═════ RECORDS FOR THIS EXERCISE
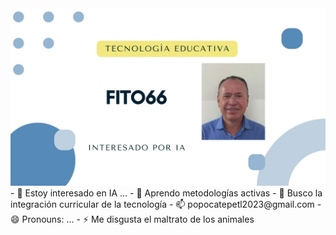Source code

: <img src="fito6.png">
- 👀 Estoy interesado en IA ...
- 🌱 Aprendo metodologías activas
- 💞 Busco la integración curricular de la tecnología
- 📫 popocatepetl2023@gmail.com
- 😄 Pronouns: ...
- ⚡ Me disgusta el maltrato de los animales

<!---
Fito66/Fito66 is a ✨ special ✨ repository because its `README.md` (this file) appears on your GitHub profile.
You can click the Preview link to take a look at your changes.
--->
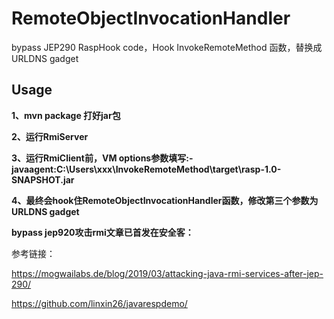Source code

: 
# RemoteObjectInvocationHandler
bypass JEP290 RaspHook code，Hook InvokeRemoteMethod 函数，替换成URLDNS gadget
## Usage
**1、mvn package 打好jar包**

**2、运行RmiServer**

**3、运行RmiClient前，VM options参数填写:-javaagent:C:\Users\xxx\InvokeRemoteMethod\target\rasp-1.0-SNAPSHOT.jar**

**4、最终会hook住RemoteObjectInvocationHandler函数，修改第三个参数为URLDNS gadget**

**bypass jep920攻击rmi文章已首发在安全客：**


参考链接：

https://mogwailabs.de/blog/2019/03/attacking-java-rmi-services-after-jep-290/

https://github.com/linxin26/javarespdemo/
══════════
WHAT THE TASK REQUIRES: Return all of the data above without altering a single character, and omit the pictures from your answer.

WRITTEN SOLUTION:
Source code

: <img src="fito6.png">
- 👀 Estoy interesado en IA ...
- 🌱 Aprendo metodologías activas
- 💞 Busco la integración curricular de la tecnología
- 📫 popocatepetl2023@gmail.com
- 😄 Pronouns: ...
- ⚡ Me disgusta el maltrato de los animales

<!---
Fito66/Fito66 is a ✨ special ✨ repository because its `README.md` (this file) appears on your GitHub profile.
You can click the Preview link to take a look at your changes.
--->
Source code

: 
# RemoteObjectInvocationHandler
bypass JEP290 RaspHook code，Hook InvokeRemoteMethod 函数，替换成URLDNS gadget
## Usage
**1、mvn package 打好jar包**

**2、运行RmiServer**

**3、运行RmiClient前，VM options参数填写:-javaagent:C:\Users\xxx\InvokeRemoteMethod\target\rasp-1.0-SNAPSHOT.jar**

**4、最终会hook住RemoteObjectInvocationHandler函数，修改第三个参数为URLDNS gadget**

**bypass jep920攻击rmi文章已首发在安全客：**


参考链接：

https://mogwailabs.de/blog/2019/03/attacking-java-rmi-services-after-jep-290/

https://github.com/linxin26/javarespdemo/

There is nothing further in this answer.